**Goal of the exercise:** The required output is the exact sequence of lines from the line holding "MDE management of website is preferred" to the end of the records, inclusive.

* * *

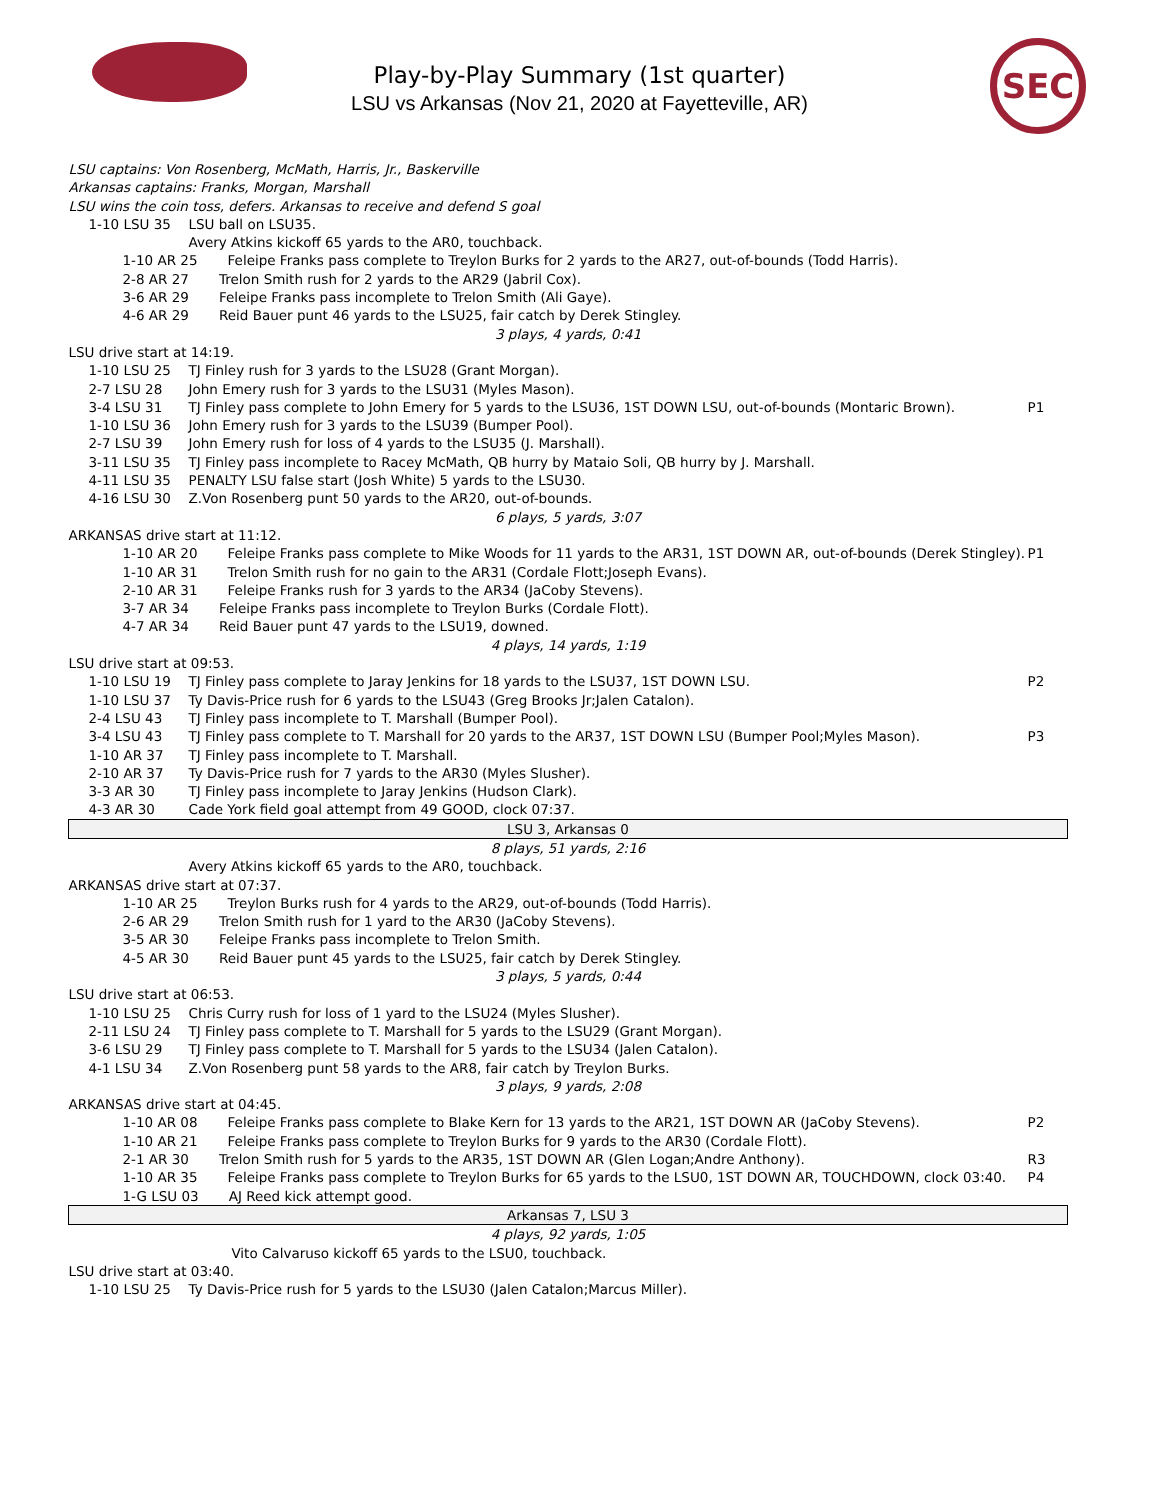Play-by-Play Summary (1st quarter)
LSU vs Arkansas (Nov 21, 2020 at Fayetteville, AR)
SEC
| LSU captains: Von Rosenberg, McMath, Harris, Jr., Baskerville | | | |
| Arkansas captains: Franks, Morgan, Marshall | | | |
| LSU wins the coin toss, defers. Arkansas to receive and defend S goal | | | |
| 1-10 LSU 35 | LSU ball on LSU35. | | |
| | Avery Atkins kickoff 65 yards to the AR0, touchback. | | |
| 1-10 AR 25 Feleipe Franks pass complete to Treylon Burks for 2 yards to the AR27, out-of-bounds (Todd Harris). | | | |
| 2-8 AR 27 Trelon Smith rush for 2 yards to the AR29 (Jabril Cox). | | | |
| 3-6 AR 29 Feleipe Franks pass incomplete to Trelon Smith (Ali Gaye). | | | |
| 4-6 AR 29 Reid Bauer punt 46 yards to the LSU25, fair catch by Derek Stingley. | | | |
| 3 plays, 4 yards, 0:41 | | | |
| LSU drive start at 14:19. | | | |
| 1-10 LSU 25 | TJ Finley rush for 3 yards to the LSU28 (Grant Morgan). | | |
| 2-7 LSU 28 | John Emery rush for 3 yards to the LSU31 (Myles Mason). | | |
| 3-4 LSU 31 | TJ Finley pass complete to John Emery for 5 yards to the LSU36, 1ST DOWN LSU, out-of-bounds (Montaric Brown). | | P1 |
| 1-10 LSU 36 | John Emery rush for 3 yards to the LSU39 (Bumper Pool). | | |
| 2-7 LSU 39 | John Emery rush for loss of 4 yards to the LSU35 (J. Marshall). | | |
| 3-11 LSU 35 | TJ Finley pass incomplete to Racey McMath, QB hurry by Mataio Soli, QB hurry by J. Marshall. | | |
| 4-11 LSU 35 | PENALTY LSU false start (Josh White) 5 yards to the LSU30. | | |
| 4-16 LSU 30 | Z.Von Rosenberg punt 50 yards to the AR20, out-of-bounds. | | |
| 6 plays, 5 yards, 3:07 | | | |
| ARKANSAS drive start at 11:12. | | | |
| 1-10 AR 20 Feleipe Franks pass complete to Mike Woods for 11 yards to the AR31, 1ST DOWN AR, out-of-bounds (Derek Stingley). | | | P1 |
| 1-10 AR 31 Trelon Smith rush for no gain to the AR31 (Cordale Flott;Joseph Evans). | | | |
| 2-10 AR 31 Feleipe Franks rush for 3 yards to the AR34 (JaCoby Stevens). | | | |
| 3-7 AR 34 Feleipe Franks pass incomplete to Treylon Burks (Cordale Flott). | | | |
| 4-7 AR 34 Reid Bauer punt 47 yards to the LSU19, downed. | | | |
| 4 plays, 14 yards, 1:19 | | | |
| LSU drive start at 09:53. | | | |
| 1-10 LSU 19 | TJ Finley pass complete to Jaray Jenkins for 18 yards to the LSU37, 1ST DOWN LSU. | | P2 |
| 1-10 LSU 37 | Ty Davis-Price rush for 6 yards to the LSU43 (Greg Brooks Jr;Jalen Catalon). | | |
| 2-4 LSU 43 | TJ Finley pass incomplete to T. Marshall (Bumper Pool). | | |
| 3-4 LSU 43 | TJ Finley pass complete to T. Marshall for 20 yards to the AR37, 1ST DOWN LSU (Bumper Pool;Myles Mason). | | P3 |
| 1-10 AR 37 | TJ Finley pass incomplete to T. Marshall. | | |
| 2-10 AR 37 | Ty Davis-Price rush for 7 yards to the AR30 (Myles Slusher). | | |
| 3-3 AR 30 | TJ Finley pass incomplete to Jaray Jenkins (Hudson Clark). | | |
| 4-3 AR 30 | Cade York field goal attempt from 49 GOOD, clock 07:37. | | |
| LSU 3, Arkansas 0 | | | |
| 8 plays, 51 yards, 2:16 | | | |
| | Avery Atkins kickoff 65 yards to the AR0, touchback. | | |
| ARKANSAS drive start at 07:37. | | | |
| 1-10 AR 25 Treylon Burks rush for 4 yards to the AR29, out-of-bounds (Todd Harris). | | | |
| 2-6 AR 29 Trelon Smith rush for 1 yard to the AR30 (JaCoby Stevens). | | | |
| 3-5 AR 30 Feleipe Franks pass incomplete to Trelon Smith. | | | |
| 4-5 AR 30 Reid Bauer punt 45 yards to the LSU25, fair catch by Derek Stingley. | | | |
| 3 plays, 5 yards, 0:44 | | | |
| LSU drive start at 06:53. | | | |
| 1-10 LSU 25 | Chris Curry rush for loss of 1 yard to the LSU24 (Myles Slusher). | | |
| 2-11 LSU 24 | TJ Finley pass complete to T. Marshall for 5 yards to the LSU29 (Grant Morgan). | | |
| 3-6 LSU 29 | TJ Finley pass complete to T. Marshall for 5 yards to the LSU34 (Jalen Catalon). | | |
| 4-1 LSU 34 | Z.Von Rosenberg punt 58 yards to the AR8, fair catch by Treylon Burks. | | |
| 3 plays, 9 yards, 2:08 | | | |
| ARKANSAS drive start at 04:45. | | | |
| 1-10 AR 08 Feleipe Franks pass complete to Blake Kern for 13 yards to the AR21, 1ST DOWN AR (JaCoby Stevens). | | | P2 |
| 1-10 AR 21 Feleipe Franks pass complete to Treylon Burks for 9 yards to the AR30 (Cordale Flott). | | | |
| 2-1 AR 30 Trelon Smith rush for 5 yards to the AR35, 1ST DOWN AR (Glen Logan;Andre Anthony). | | | R3 |
| 1-10 AR 35 Feleipe Franks pass complete to Treylon Burks for 65 yards to the LSU0, 1ST DOWN AR, TOUCHDOWN, clock 03:40. | | | P4 |
| 1-G LSU 03 AJ Reed kick attempt good. | | | |
| Arkansas 7, LSU 3 | | | |
| 4 plays, 92 yards, 1:05 | | | |
| | Vito Calvaruso kickoff 65 yards to the LSU0, touchback. | | |
| LSU drive start at 03:40. | | | |
| 1-10 LSU 25 | Ty Davis-Price rush for 5 yards to the LSU30 (Jalen Catalon;Marcus Miller). | | |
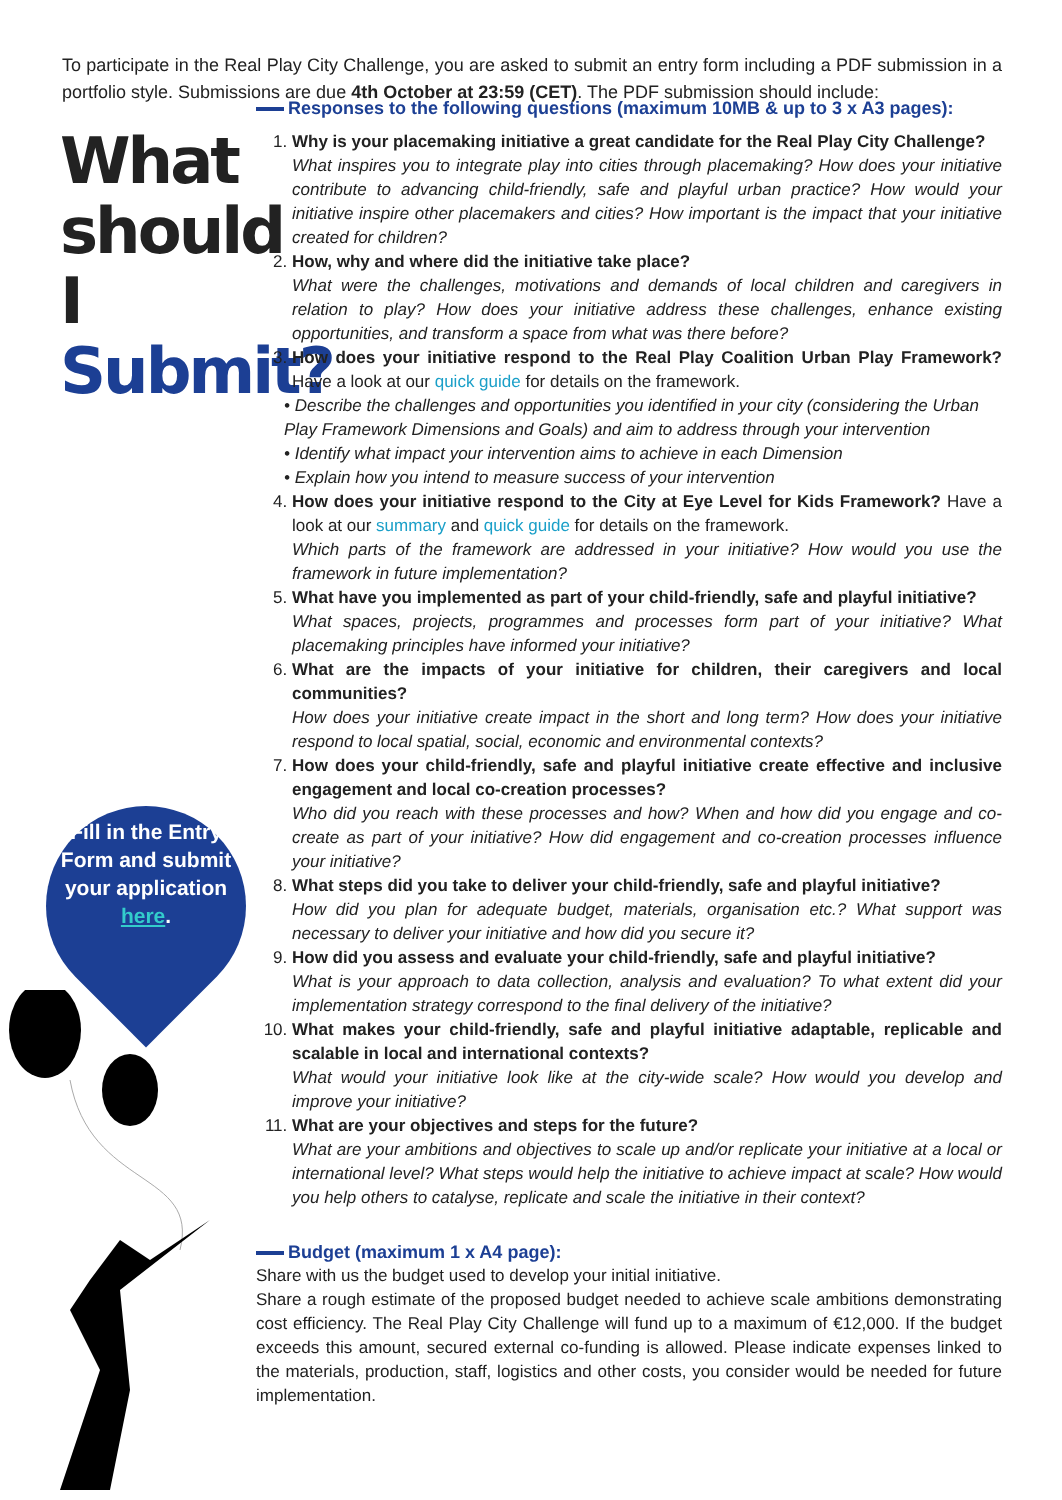To participate in the Real Play City Challenge, you are asked to submit an entry form including a PDF submission in a portfolio style. Submissions are due 4th October at 23:59 (CET). The PDF submission should include:
What should I Submit?
Fill in the Entry Form and submit your application here.
Responses to the following questions (maximum 10MB & up to 3 x A3 pages):
1. Why is your placemaking initiative a great candidate for the Real Play City Challenge?
What inspires you to integrate play into cities through placemaking? How does your initiative contribute to advancing child-friendly, safe and playful urban practice? How would your initiative inspire other placemakers and cities? How important is the impact that your initiative created for children?
2. How, why and where did the initiative take place?
What were the challenges, motivations and demands of local children and caregivers in relation to play? How does your initiative address these challenges, enhance existing opportunities, and transform a space from what was there before?
3. How does your initiative respond to the Real Play Coalition Urban Play Framework? Have a look at our quick guide for details on the framework.
• Describe the challenges and opportunities you identified in your city (considering the Urban Play Framework Dimensions and Goals) and aim to address through your intervention
• Identify what impact your intervention aims to achieve in each Dimension
• Explain how you intend to measure success of your intervention
4. How does your initiative respond to the City at Eye Level for Kids Framework? Have a look at our summary and quick guide for details on the framework.
Which parts of the framework are addressed in your initiative? How would you use the framework in future implementation?
5. What have you implemented as part of your child-friendly, safe and playful initiative?
What spaces, projects, programmes and processes form part of your initiative? What placemaking principles have informed your initiative?
6. What are the impacts of your initiative for children, their caregivers and local communities?
How does your initiative create impact in the short and long term? How does your initiative respond to local spatial, social, economic and environmental contexts?
7. How does your child-friendly, safe and playful initiative create effective and inclusive engagement and local co-creation processes?
Who did you reach with these processes and how? When and how did you engage and co-create as part of your initiative? How did engagement and co-creation processes influence your initiative?
8. What steps did you take to deliver your child-friendly, safe and playful initiative?
How did you plan for adequate budget, materials, organisation etc.? What support was necessary to deliver your initiative and how did you secure it?
9. How did you assess and evaluate your child-friendly, safe and playful initiative?
What is your approach to data collection, analysis and evaluation? To what extent did your implementation strategy correspond to the final delivery of the initiative?
10. What makes your child-friendly, safe and playful initiative adaptable, replicable and scalable in local and international contexts?
What would your initiative look like at the city-wide scale? How would you develop and improve your initiative?
11. What are your objectives and steps for the future?
What are your ambitions and objectives to scale up and/or replicate your initiative at a local or international level? What steps would help the initiative to achieve impact at scale? How would you help others to catalyse, replicate and scale the initiative in their context?
Budget (maximum 1 x A4 page):
Share with us the budget used to develop your initial initiative.
Share a rough estimate of the proposed budget needed to achieve scale ambitions demonstrating cost efficiency. The Real Play City Challenge will fund up to a maximum of €12,000. If the budget exceeds this amount, secured external co-funding is allowed. Please indicate expenses linked to the materials, production, staff, logistics and other costs, you consider would be needed for future implementation.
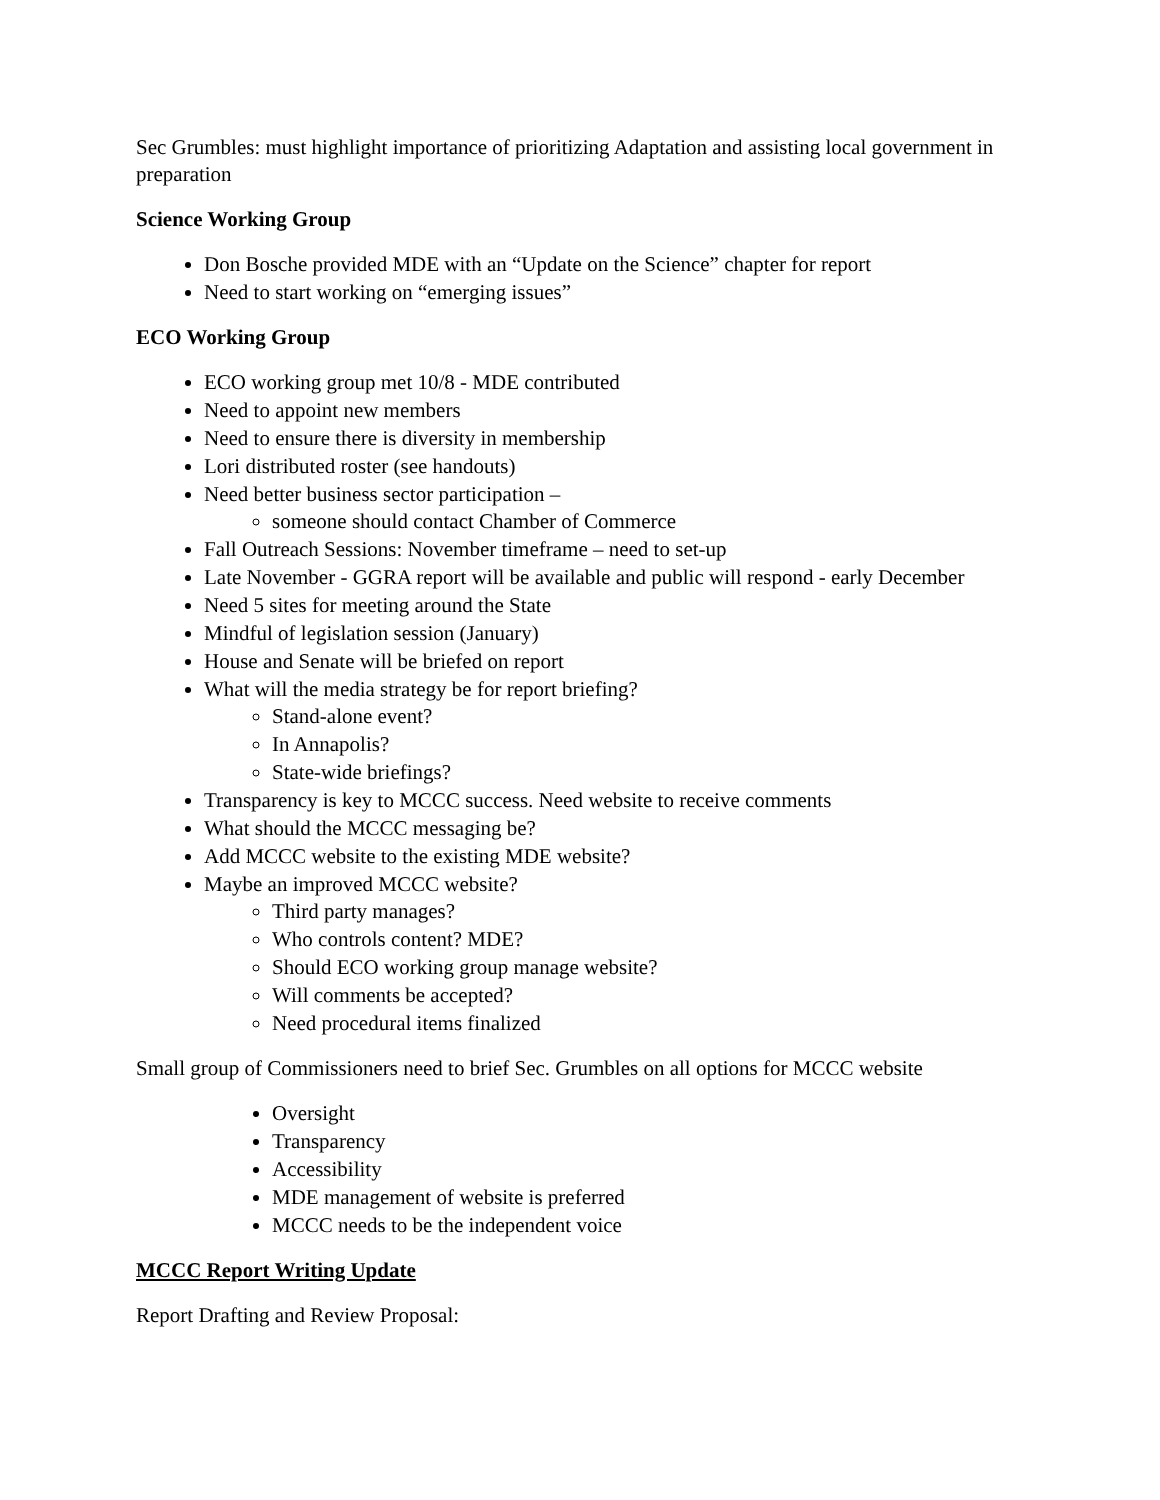Sec Grumbles: must highlight importance of prioritizing Adaptation and assisting local government in preparation
Science Working Group
Don Bosche provided MDE with an “Update on the Science” chapter for report
Need to start working on “emerging issues”
ECO Working Group
ECO working group met 10/8 - MDE contributed
Need to appoint new members
Need to ensure there is diversity in membership
Lori distributed roster (see handouts)
Need better business sector participation –
someone should contact Chamber of Commerce
Fall Outreach Sessions: November timeframe – need to set-up
Late November - GGRA report will be available and public will respond - early December
Need 5 sites for meeting around the State
Mindful of legislation session (January)
House and Senate will be briefed on report
What will the media strategy be for report briefing?
Stand-alone event?
In Annapolis?
State-wide briefings?
Transparency is key to MCCC success. Need website to receive comments
What should the MCCC messaging be?
Add MCCC website to the existing MDE website?
Maybe an improved MCCC website?
Third party manages?
Who controls content? MDE?
Should ECO working group manage website?
Will comments be accepted?
Need procedural items finalized
Small group of Commissioners need to brief Sec. Grumbles on all options for MCCC website
Oversight
Transparency
Accessibility
MDE management of website is preferred
MCCC needs to be the independent voice
MCCC Report Writing Update
Report Drafting and Review Proposal:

* * *

**Response to the exercise:**
MDE management of website is preferred
MCCC needs to be the independent voice
MCCC Report Writing Update
Report Drafting and Review Proposal:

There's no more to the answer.